SERAYUNEWS – Perayaan Imlek telah menjadi bagian penting dari budaya Indonesia.
Awalnya merupakan tradisi khas komunitas Tionghoa, kini Imlek berkembang menjadi simbol keberagaman yang mengakar kuat dalam kehidupan masyarakat Indonesia.
Akademisi UIN Prof. K.H. Saifuddin Zuhri Purwokerto, Dr. Muhammad Ash-Shiddiqy, dalam artikelnya menyebut bahwa bagi komunitas Tionghoa Muslim, Imlek bukan sekadar perayaan pergantian tahun, tetapi juga wujud integrasi budaya dengan nilai-nilai Islam.
Mereka merayakan Imlek dengan tetap mempertahankan identitas budaya Tionghoa sekaligus menyesuaikannya dengan ajaran agama.

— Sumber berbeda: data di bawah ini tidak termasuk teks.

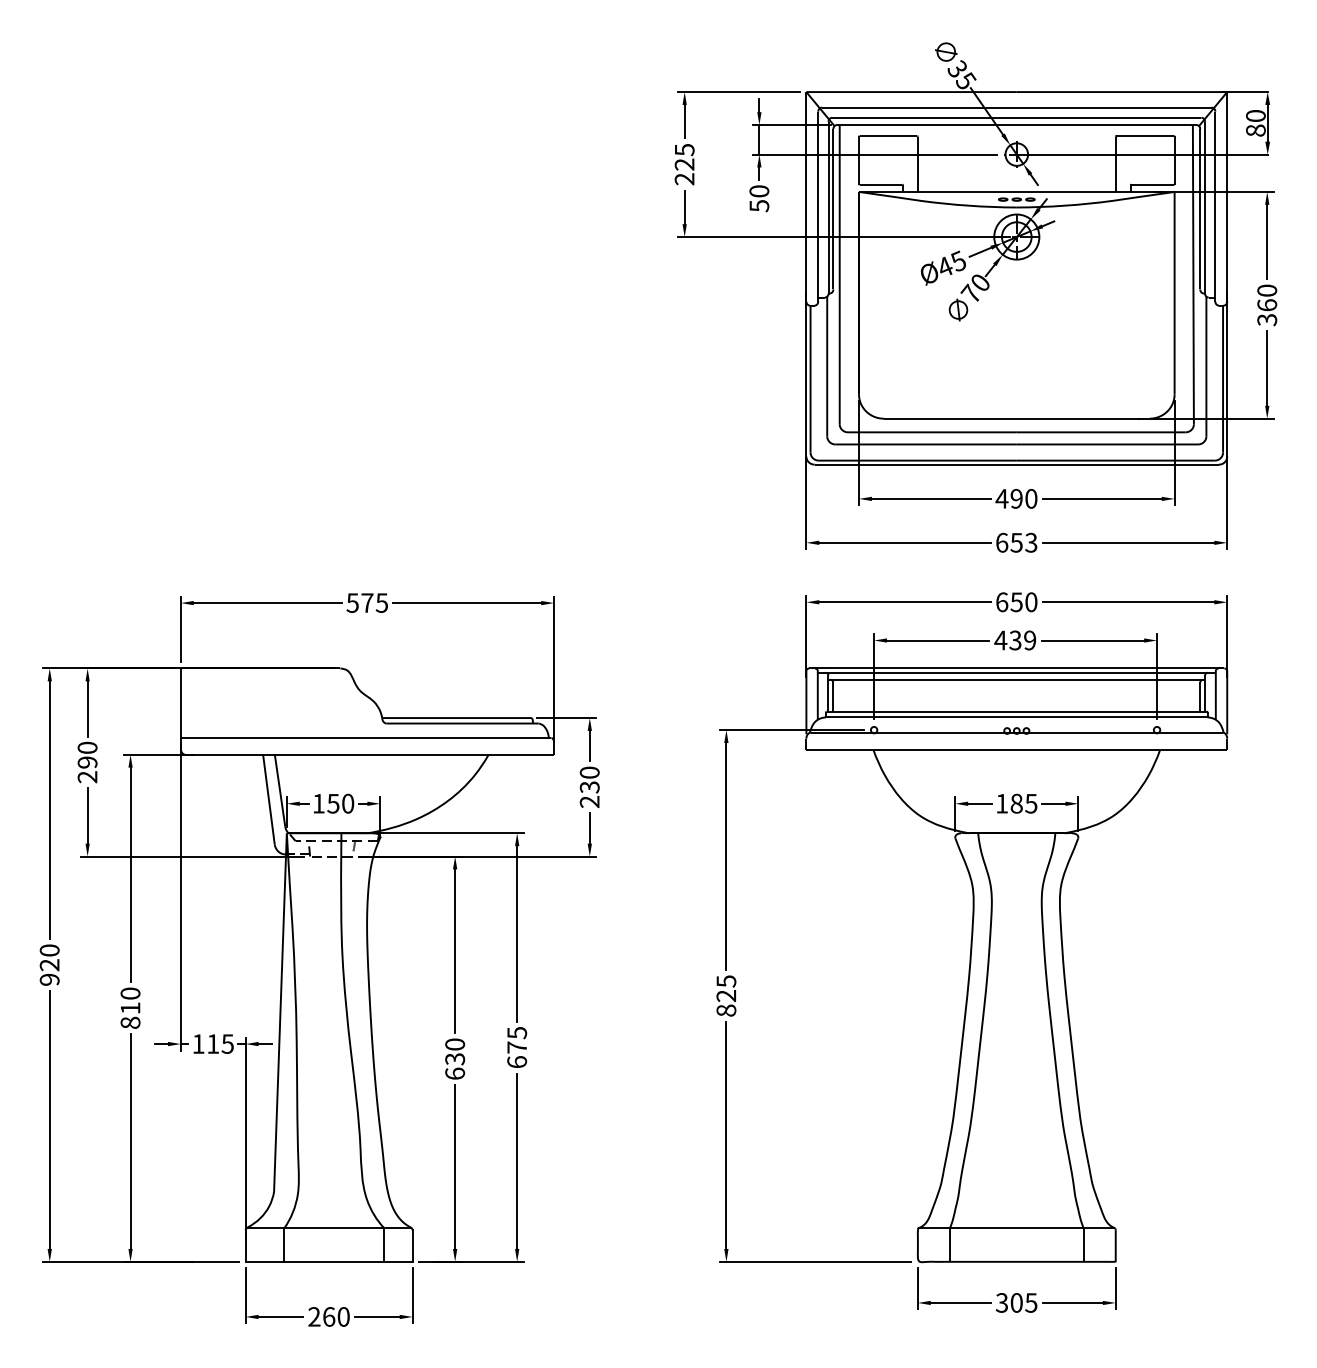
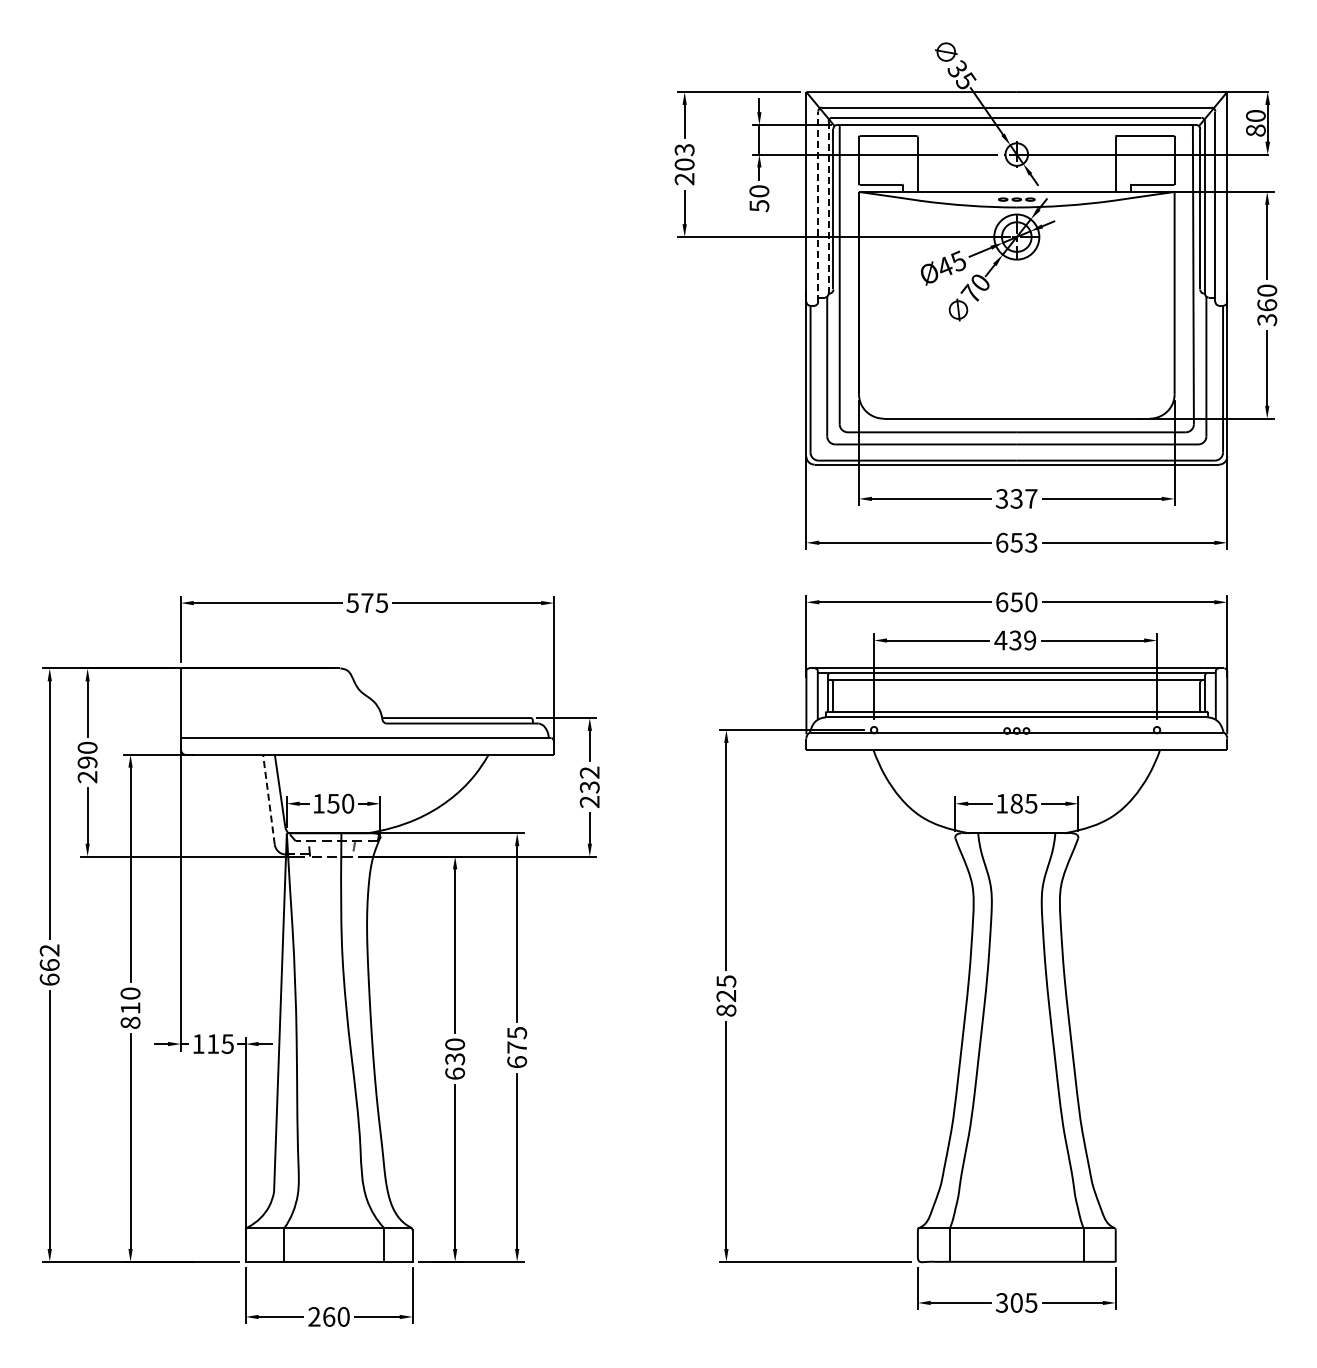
text at (684, 157): 225 -> 203
line at (818, 206): solid -> dashed
line at (828, 207): solid -> dashed
text at (1016, 498): 490 -> 337
text at (589, 772): 230 -> 232
line at (268, 799): solid -> dashed
text at (49, 964): 920 -> 662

Di berbagai kota besar Indonesia, perayaan Imlek oleh komunitas Muslim Tionghoa diawali dengan shalat berjamaah, doa syukur, serta pengajian.
Elemen khas Imlek, seperti angpau, lampion, dan warna merah tetap dipertahankan, namun diberi makna yang sesuai dengan Islam.

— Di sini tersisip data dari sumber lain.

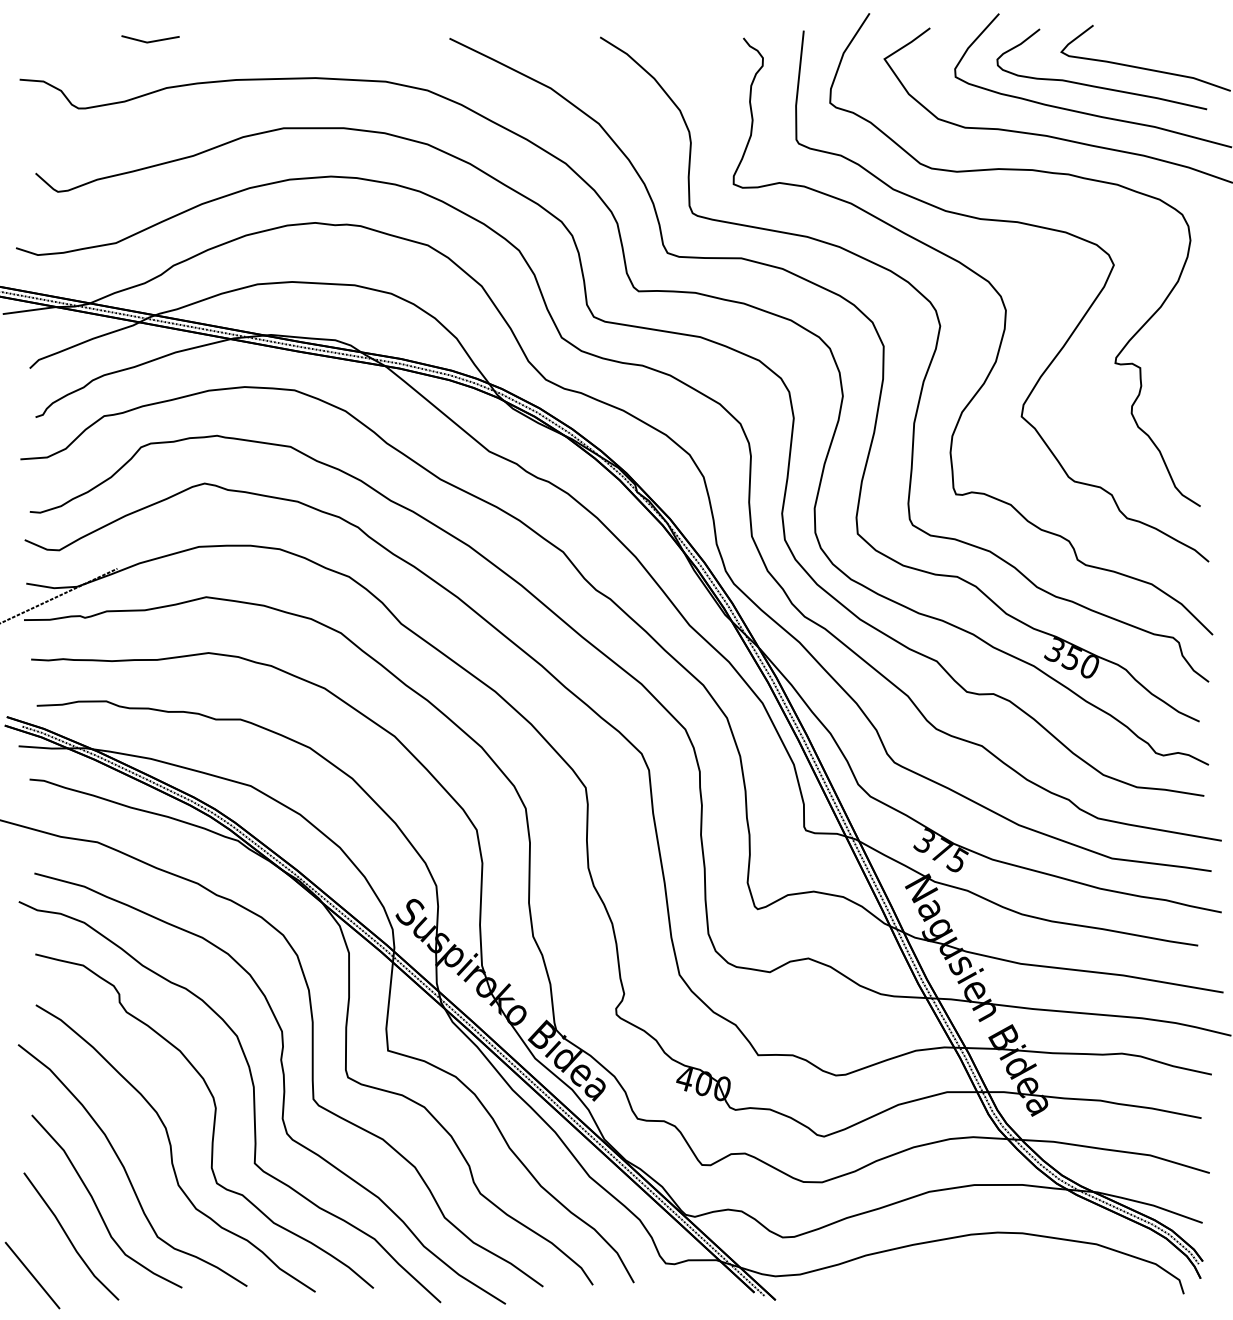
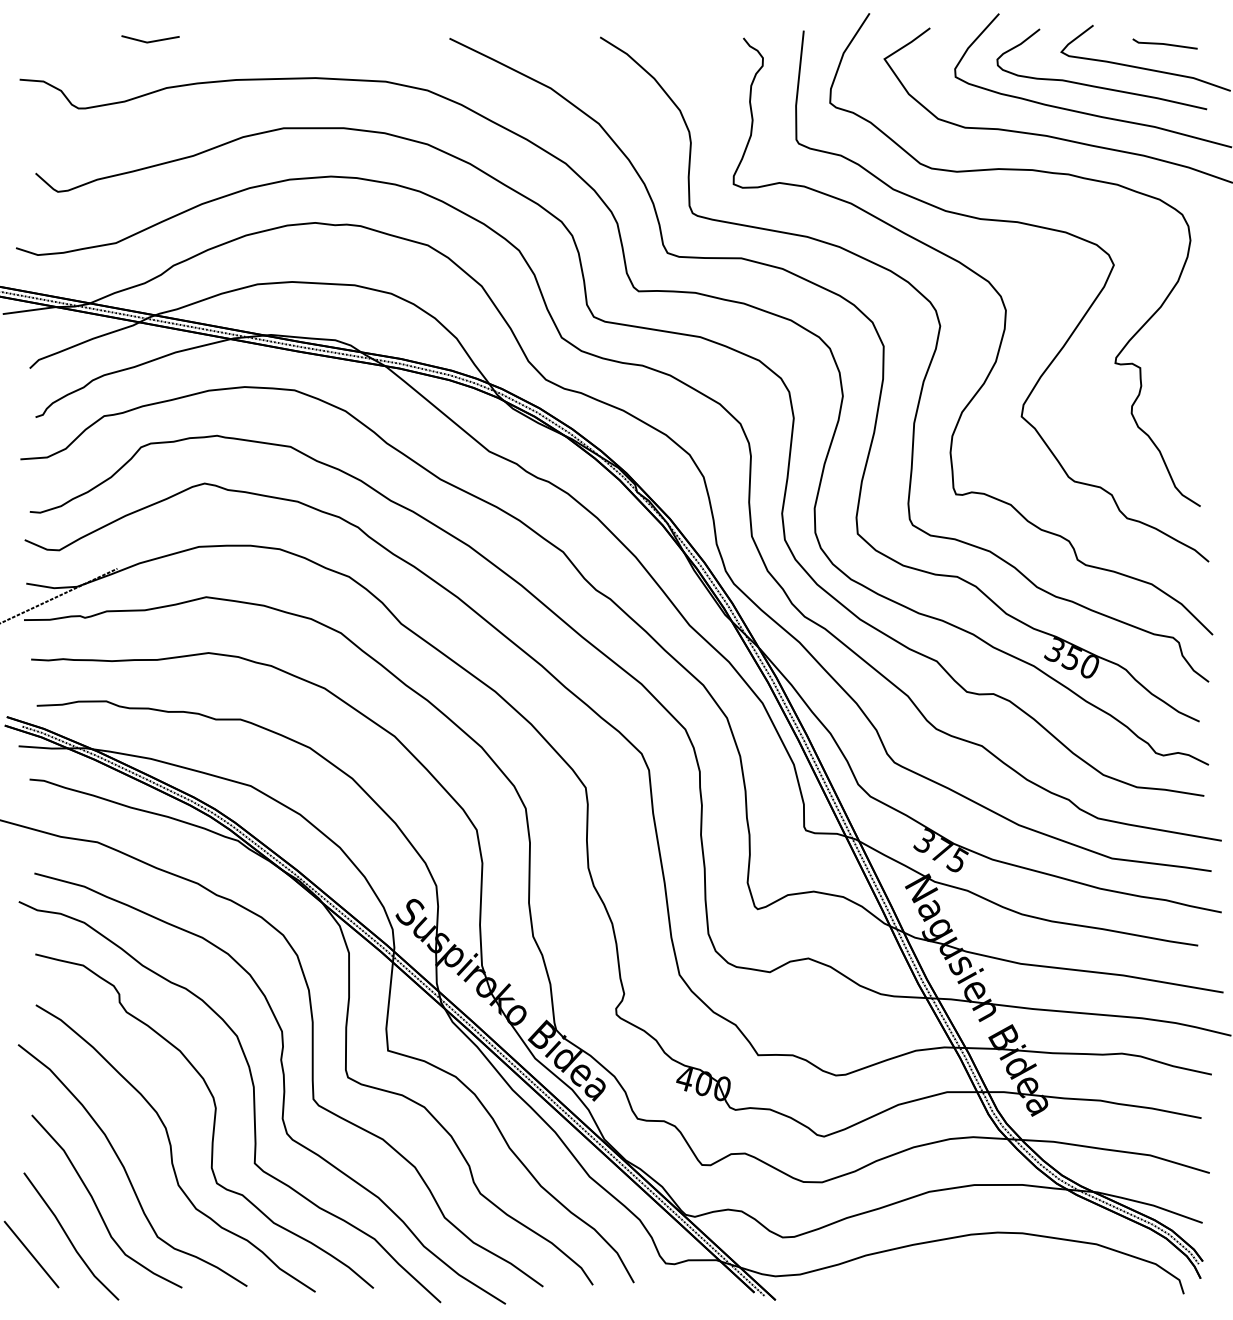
line at (1164, 43): none -> present
line at (32, 1275) position: (32, 1275) -> (31, 1254)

Sebagai contoh, angpau dimaknai sebagai bentuk sedekah bagi anak-anak dan mereka yang membutuhkan. Tradisi ini mencerminkan fleksibilitas ajaran Islam yang selaras dengan inklusivitas budaya Indonesia.
Islam di Nusantara telah berkembang dalam harmoni dengan tradisi lokal tanpa meninggalkan prinsip-prinsip keagamaannya.
Hal ini membuktikan bahwa Islam di Indonesia tidak hanya menjadi agama mayoritas, tetapi juga mampu merangkul keberagaman tanpa kehilangan esensinya.
Hubungan antara Islam dan komunitas Tionghoa di Indonesia memiliki akar sejarah yang kuat. Salah satu tokoh besar dalam interaksi ini adalah Laksamana Cheng Ho, seorang Muslim asal Yunnan, China.
Dalam pelayarannya ke Asia Tenggara, termasuk Indonesia, Cheng Ho menyebarkan Islam dengan pendekatan damai.
Ia membangun masjid, menjalin hubungan dengan komunitas Muslim lokal, serta turut serta dalam pemeliharaan kelenteng dan pagoda.
Di kota-kota seperti Surabaya dan Semarang, nama Cheng Ho diabadikan dalam masjid dan kelenteng sebagai simbol persatuan.
Masjid Muhammad Cheng Ho menjadi tempat ibadah bagi Muslim Tionghoa, sementara Kelenteng Sam Po Kong tetap menjadi bagian dari budaya Tionghoa di Indonesia.
Di Indonesia, Imlek bukan hanya perayaan komunitas Tionghoa, tetapi juga menjadi bagian dari kehidupan sosial yang lebih luas. Tradisi ini mencerminkan semangat persatuan dalam keberagaman.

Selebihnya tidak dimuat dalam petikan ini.